A brief Conversation about Experiential Marketing TedX Fulton Street


Last year I had the pleasure to attend a brief conversation about experiential marketing at a TEDx Talks, that was held in Fulton Street. I happened to have had a break from work and decided why not. I can grab a pizza on my way back.

The best part about hearing from Layne Braunstein Chief Creative Officer at Fake Love. Is his carefully outlined step by step program to creating effective experiential campaigns. Based on his definition, your birthday party was an experiential campaign if you had tried to sell something haha.

Seriously. Having focused on digital media for so long, it feels like this is the only communication venue that exists sometimes. After learning about what experiential is, I realized that when I was at FAO Schwartz in my childhood days, I was really just taking part in an experiential campaign.

What makes experiential campaigns so special is that deep down inside all of us are seeking to replicate the feeling of that first experience. It is essentially what drives us to try new things. The first experience is so powerful that it stays in your mind forever. Remember your first kiss?

The firm Fake love has found great success, by creating experiences that meet the following criteria:

 1)  They must engage the audience. A movie theater is not an experiential campaign because you are not experiencing anything. You are just sitting there. But an improvisation theater group, that brings you up on the stage and encourages you to be a part of the show is experiential.

2) going back to my movie theater example, the experiential campaign has to be live as well. The event has to be developing itself in real time as well as making you a part of the experience.

3) The experience also has to be multi-sensory, it has to engage all the senses. It has to make you feel, touch, taste, hear the experience so you can start connecting with the moment.

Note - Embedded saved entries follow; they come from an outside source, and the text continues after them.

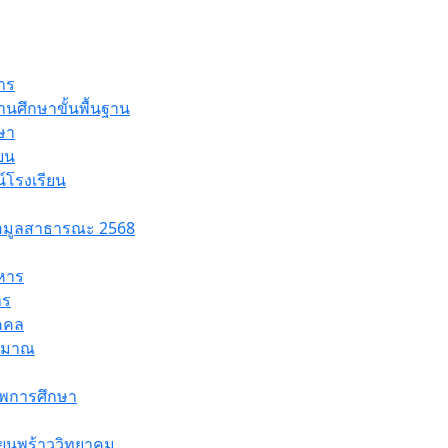
าร
ศึกษาขั้นพื้นฐาน
ษา
ยน
์โรงเรียน
้อมูลสาธารณะ 2568
หาร
าร
ุคคล
ระมาณ
พการศึกษา
ยนพร้าววิทยาคม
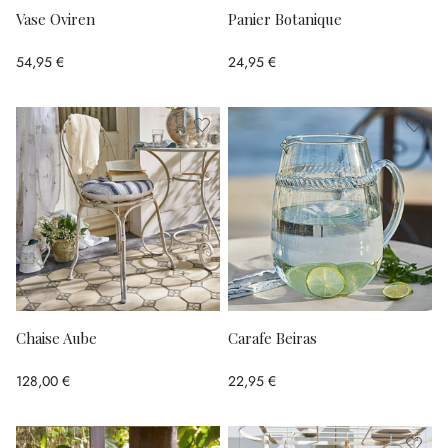
Vase Oviren
Panier Botanique
54,95 €
24,95 €
Chaise Aube
Carafe Beiras
128,00 €
22,95 €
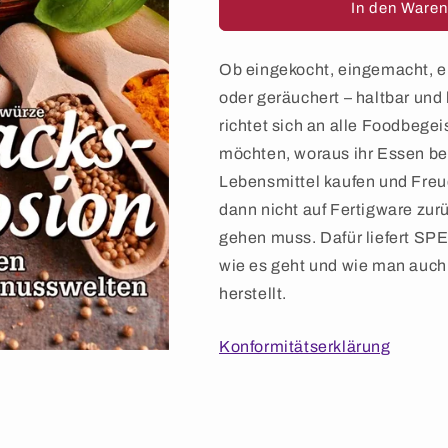
für
für
In den Waren
SPEISEKAMMER
SPEISEKAM
–
–
Ausgabe
Ausgabe
Ob eingekocht, eingemacht, ei
03/2022
03/2022
oder geräuchert – haltbar un
richtet sich an alle Foodbegei
möchten, woraus ihr Essen bes
Lebensmittel kaufen und Fre
dann nicht auf Fertigware zur
gehen muss. Dafür liefert S
wie es geht und wie man auch 
herstellt.
Konformitätserklärung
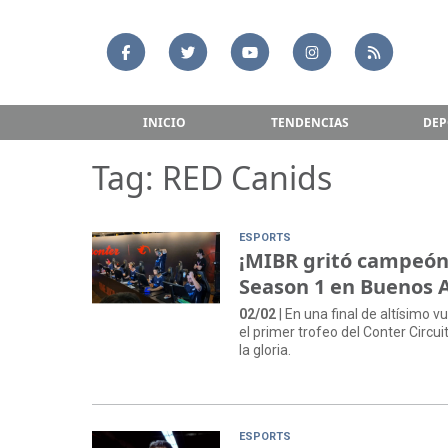
INICIO
TENDENCIAS
DEP
Tag: RED Canids
ESPORTS
¡MIBR gritó campeón!
Season 1 en Buenos A
02/02
| En una final de altísimo 
el primer trofeo del Conter Circu
la gloria.
ESPORTS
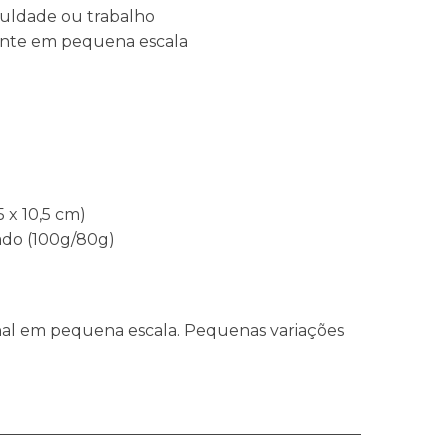
aculdade ou trabalho
ente em pequena escala
 x 10,5 cm)
lado (100g/80g)
anal em pequena escala. Pequenas variações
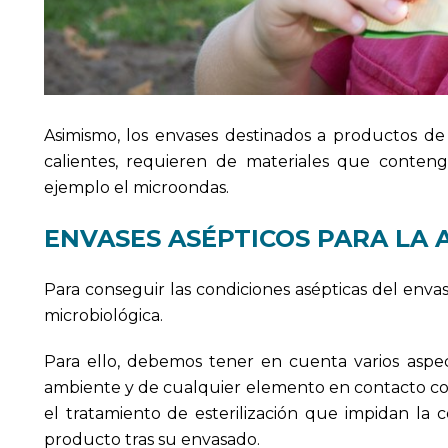
Asimismo, los envases destinados a productos de
calientes, requieren de materiales que conten
ejemplo el microondas.
ENVASES ASÉPTICOS PARA LA 
Para conseguir las condiciones asépticas del en
microbiológica.
Para ello, debemos tener en cuenta varios aspect
ambiente y de cualquier elemento en contacto con
el tratamiento de esterilización que impidan l
producto tras su envasado.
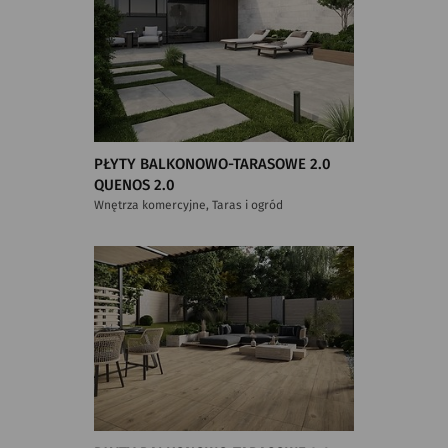
PŁYTY BALKONOWO-TARASOWE 2.0
QUENOS 2.0
Wnętrza komercyjne, Taras i ogród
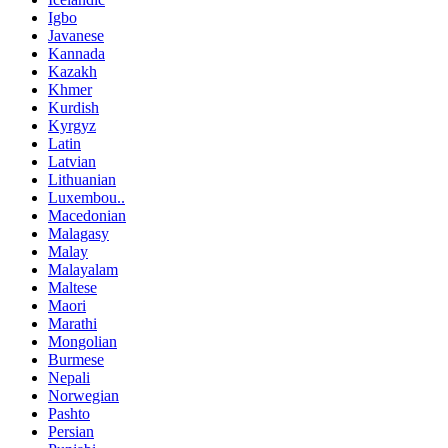
Igbo
Javanese
Kannada
Kazakh
Khmer
Kurdish
Kyrgyz
Latin
Latvian
Lithuanian
Luxembou..
Macedonian
Malagasy
Malay
Malayalam
Maltese
Maori
Marathi
Mongolian
Burmese
Nepali
Norwegian
Pashto
Persian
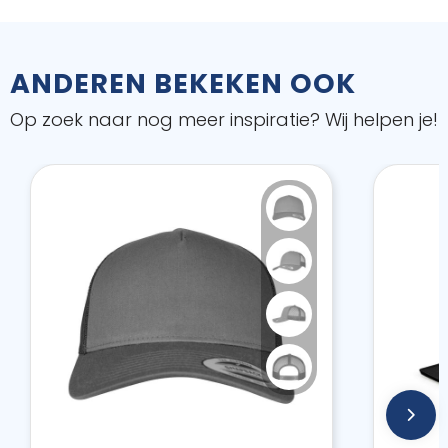
ANDEREN BEKEKEN OOK
Op zoek naar nog meer inspiratie? Wij helpen je!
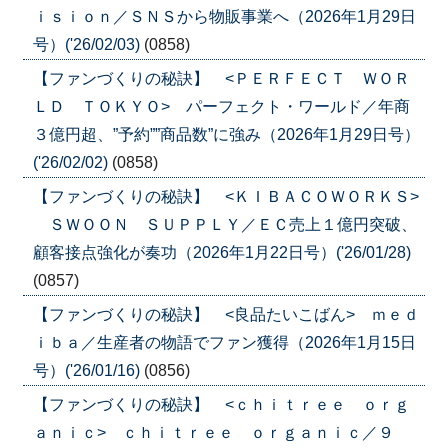
ｉｓｉｏｎ／ＳＮＳから物販事業へ（2026年1月29日
号）('26/02/03)
(0858)
【ファンづくりの秘訣】 <ＰＥＲＦＥＣＴ ＷＯＲ
ＬＤ ＴＯＫＹＯ> パーフェクト・ワールド／年商
３億円超、”予約””商品数”に強み（2026年1月29日号）
('26/02/02)
(0858)
【ファンづくりの秘訣】 <ＫＩＢＡＣＯＷＯＲＫＳ>
ＳＷＯＯＮ ＳＵＰＰＬＹ／ＥＣ売上１億円突破、
顧客接点強化が奏功（2026年1月22日号）('26/01/28)
(0857)
【ファンづくりの秘訣】 <良品たいこばん> ｍｅｄ
ｉｂａ／生産者の物語でファン獲得（2026年1月15日
号）('26/01/16)
(0856)
【ファンづくりの秘訣】 <ｃｈｉｔｒｅｅ ｏｒｇ
ａｎｉｃ> ｃｈｉｔｒｅｅ ｏｒｇａｎｉｃ／９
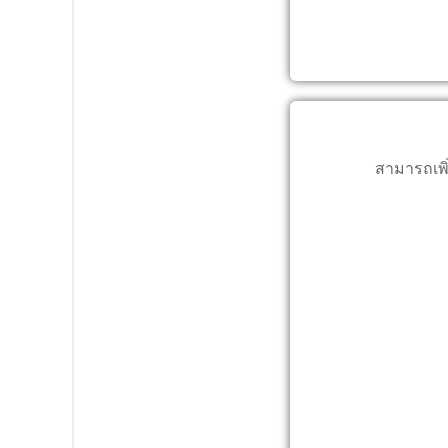
สามารถเพ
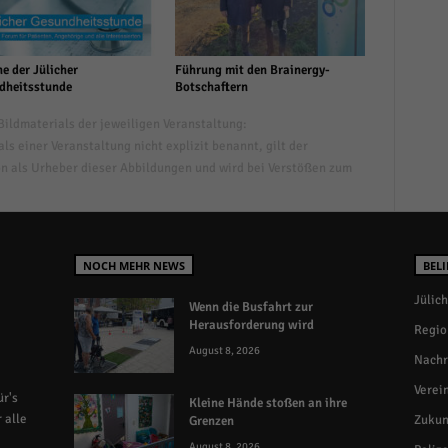
e der Jülicher
Führung mit den Brainergy-
dheitsstunde
Botschaftern
ildmaterials der jeweiligen Veranstaltung:
s einer Veranstaltung nicht explizit benannt, gilt der
n als Urheber dieser Abbildungen und wird bei Verstößen zum
NOCH MEHR NEWS
BELI
Jülich
Wenn die Busfahrt zur
Herausforderung wird
Regio
August 8, 2026
Nachr
Verei
r's
Kleine Hände stoßen an ihre
 alle
Zukun
Grenzen
August 8, 2026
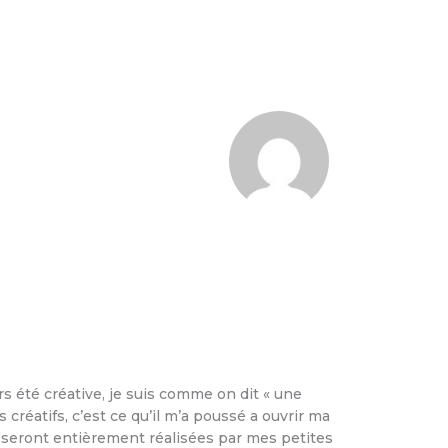
rs été créative, je suis comme on dit « une
créatifs, c’est ce qu’il m’a poussé a ouvrir ma
i seront entièrement réalisées par mes petites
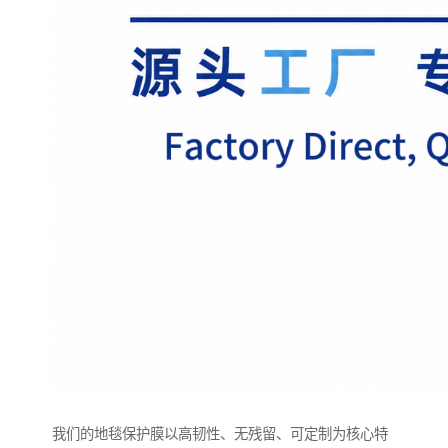
我们的地毯保护膜以高韧性、无残留、可定制为核心特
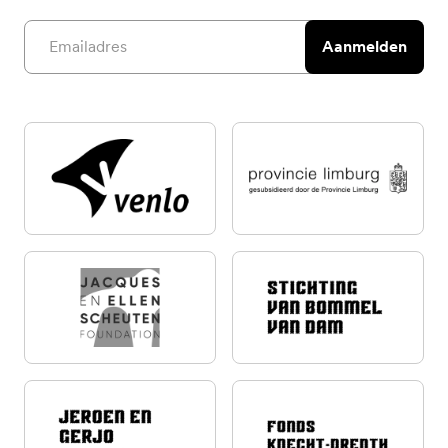
Email address
Aanmelden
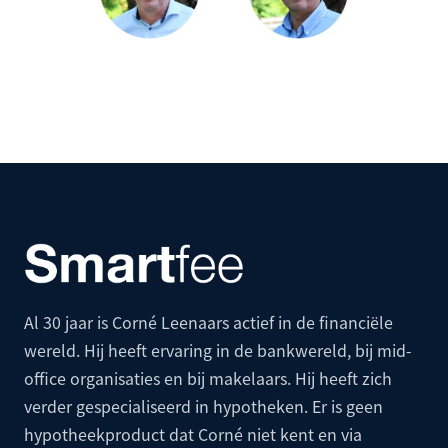
Al 30 jaar is Corné Leenaars actief in de financiële
wereld. Hij heeft ervaring in de bankwereld, bij mid-
office organisaties en bij makelaars. Hij heeft zich
verder gespecialiseerd in hypotheken. Er is geen
hypotheekproduct dat Corné niet kent en via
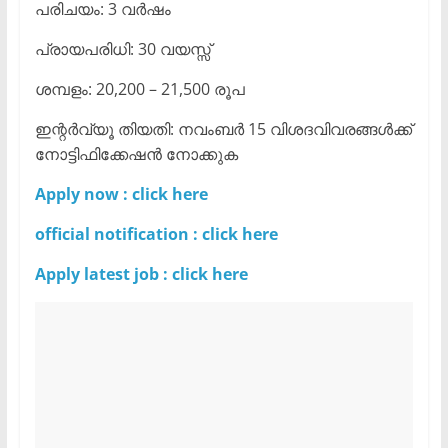
പരിചയം: 3 വർഷം
പ്രായപരിധി: 30 വയസ്സ്
ശമ്പളം: 20,200 – 21,500 രൂപ
ഇന്റർവ്യൂ തിയതി: നവംബർ 15 വിശദവിവരങ്ങൾക്ക്
നോട്ടിഫിക്കേഷൻ നോക്കുക
Apply now : click here
official notification : click here
Apply latest job : click here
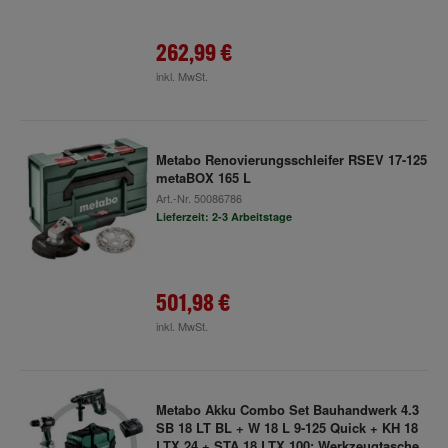
262,99 €
inkl. MwSt.
Metabo Renovierungsschleifer RSEV 17-125
metaBOX 165 L
Art.-Nr.
50086786
Lieferzeit: 2-3 Arbeitstage
501,98 €
inkl. MwSt.
Metabo Akku Combo Set Bauhandwerk 4.3
SB 18 LT BL + W 18 L 9-125 Quick + KH 18
LTX 24 + STA 18 LTX 100; Werkzeugtasche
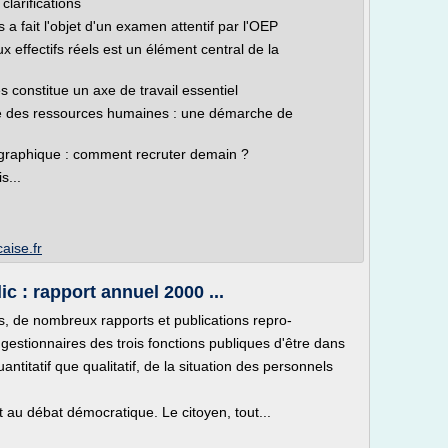
clarifications
s a fait l'objet d'un examen attentif par l'OEP
effectifs réels est un élément central de la
es constitue un axe de travail essentiel
le des ressources humaines : une démarche de
ographique : comment recruter demain ?
s...
aise.fr
c : rapport annuel 2000 ...
s, de nombreux rapports et publications repro-
 gestionnaires des trois fonctions publiques d'être dans
antitatif que qualitatif, de la situation des personnels
t au débat démocratique. Le citoyen, tout...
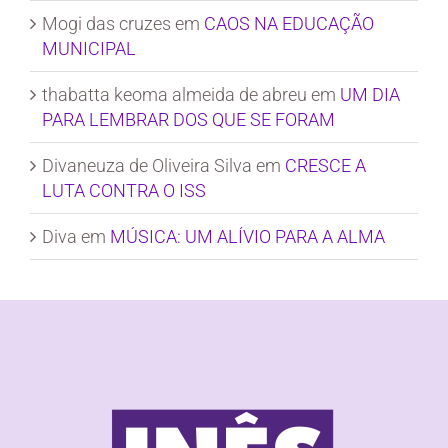
Mogi das cruzes
em
CAOS NA EDUCAÇÃO
MUNICIPAL
thabatta keoma almeida de abreu
em
UM DIA
PARA LEMBRAR DOS QUE SE FORAM
Divaneuza de Oliveira Silva
em
CRESCE A
LUTA CONTRA O ISS
Diva
em
MÚSICA: UM ALÍVIO PARA A ALMA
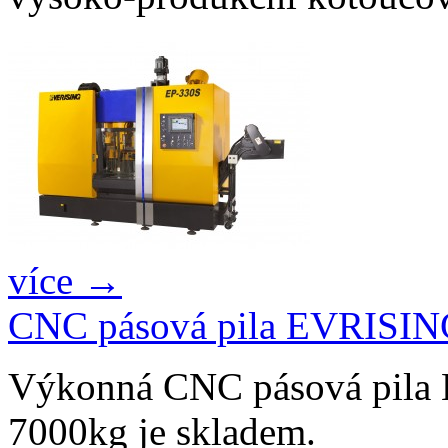
více →
CNC pásová pila EVRISIN
Výkonná CNC pásová pila
7000kg je skladem.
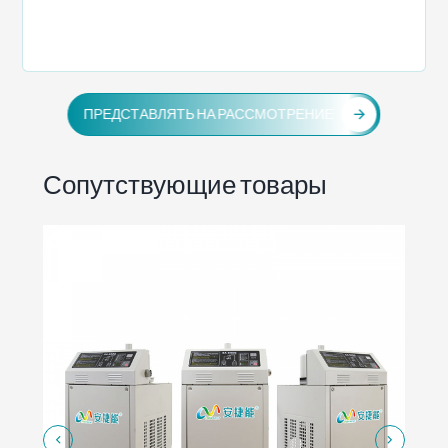
ПРЕДСТАВЛЯТЬ НА РАССМОТРЕНИЕ
Сопутствующие товары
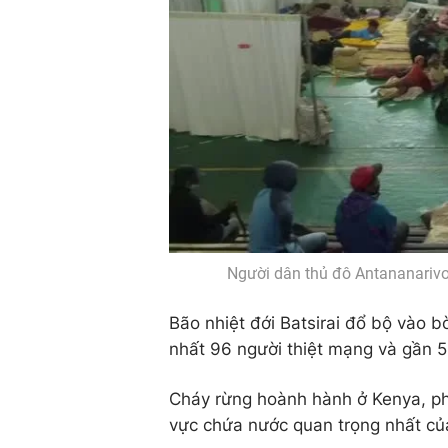
Người dân thủ đô Antananarivo 
Bão nhiệt đới Batsirai đổ bộ vào 
nhất 96 người thiệt mạng và gần 5
Cháy rừng hoành hành ở Kenya, ph
vực chứa nước quan trọng nhất củ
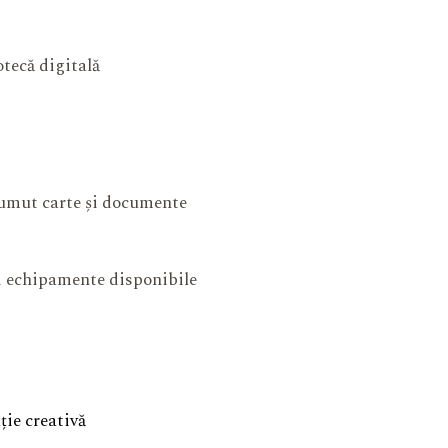
otecă digitală
mut carte și documente
și echipamente disponibile
ie creativă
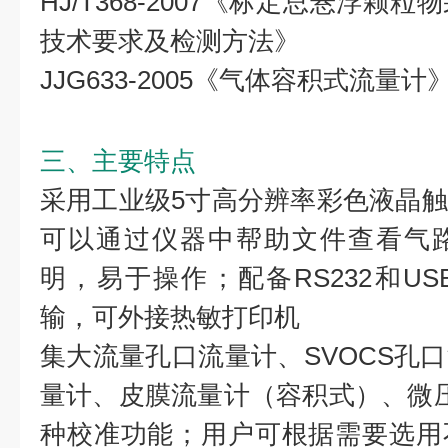
HJ/T368-2007《标定总悬浮
技术要求及检测方法》
JJG633-2005《气体容积式流量计
三、主要特点
采用工业级5寸高分辨率彩色液晶
可以通过仪器中帮助文件查看气
明，易于操作；配备RS232和U
输，可外接热敏打印机
集大流量孔口流量计、SVOCS孔
量计、皮膜流量计（容积式）、微
种校准功能；用户可根据需要选用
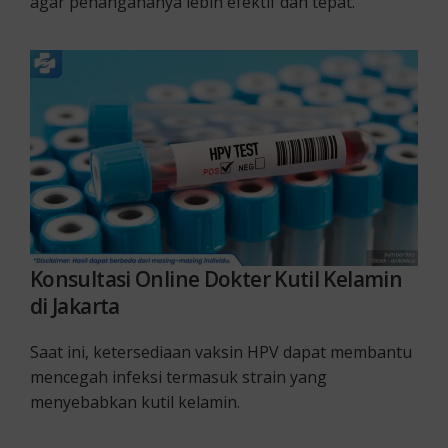
agar penangananya lebih efektif dan tepat.
Konsultasi Online Dokter Kutil Kelamin
di Jakarta
Saat ini, ketersediaan vaksin HPV dapat membantu
mencegah infeksi termasuk strain yang
menyebabkan kutil kelamin.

Layne then gave everyone some examples of how his company was able to design experiential campaigns for a wide variety of clients.  Some examples below.



There was a Google and Coke experiential campaign where a person in one part of the world can walk into a booth, and create a video message for another person in another part of the world, and with that, they also got to send the other person a coke.

The Volvo campaign which is encouraging people to go into a separate area and play live video games with formula 1 racers.

Some of these experiential campaigns are so good, they should generate tons of media coverage on their own. Layne described a 7up sponsored event where they created a concert for deaf kids. The results were really touching. I am sure they were able to create memorable moments for 7up.

Since one of my capstone projects had to do with a client involved in science, Layne also got to speak about an AR initiative sponsored by IBM, and NY times and Twenty Century Fox, where if you downloaded the app, you can place a statue of an overlooked NASA scientist next to a monument anywhere in the world.

Remember next time you want to celebrate your birthday, you too can create an experiential campaign our of it. Just remember the 3 key aspects.

1) Engaging
2) Live
3) Multisensory.

So sending videos to grandma does not count.